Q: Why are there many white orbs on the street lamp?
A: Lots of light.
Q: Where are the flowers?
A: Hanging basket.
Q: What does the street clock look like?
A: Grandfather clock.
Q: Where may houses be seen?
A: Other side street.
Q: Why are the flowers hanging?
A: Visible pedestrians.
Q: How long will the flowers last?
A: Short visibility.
━━━
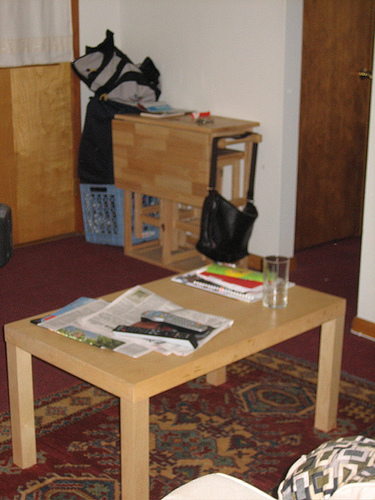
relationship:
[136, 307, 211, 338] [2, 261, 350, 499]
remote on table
━━━
YOUR TASK:
Go through everything from the line containing "Q: Why are there" down to the line containing "A: Visible pedestrians.", replacing "flowers" with "plants" and leaving the rest untouched. Give back only those lines.

OUTPUT FOR THIS EXERCISE:
Q: Why are there many white orbs on the street lamp?
A: Lots of light.
Q: Where are the plants?
A: Hanging basket.
Q: What does the street clock look like?
A: Grandfather clock.
Q: Where may houses be seen?
A: Other side street.
Q: Why are the plants hanging?
A: Visible pedestrians.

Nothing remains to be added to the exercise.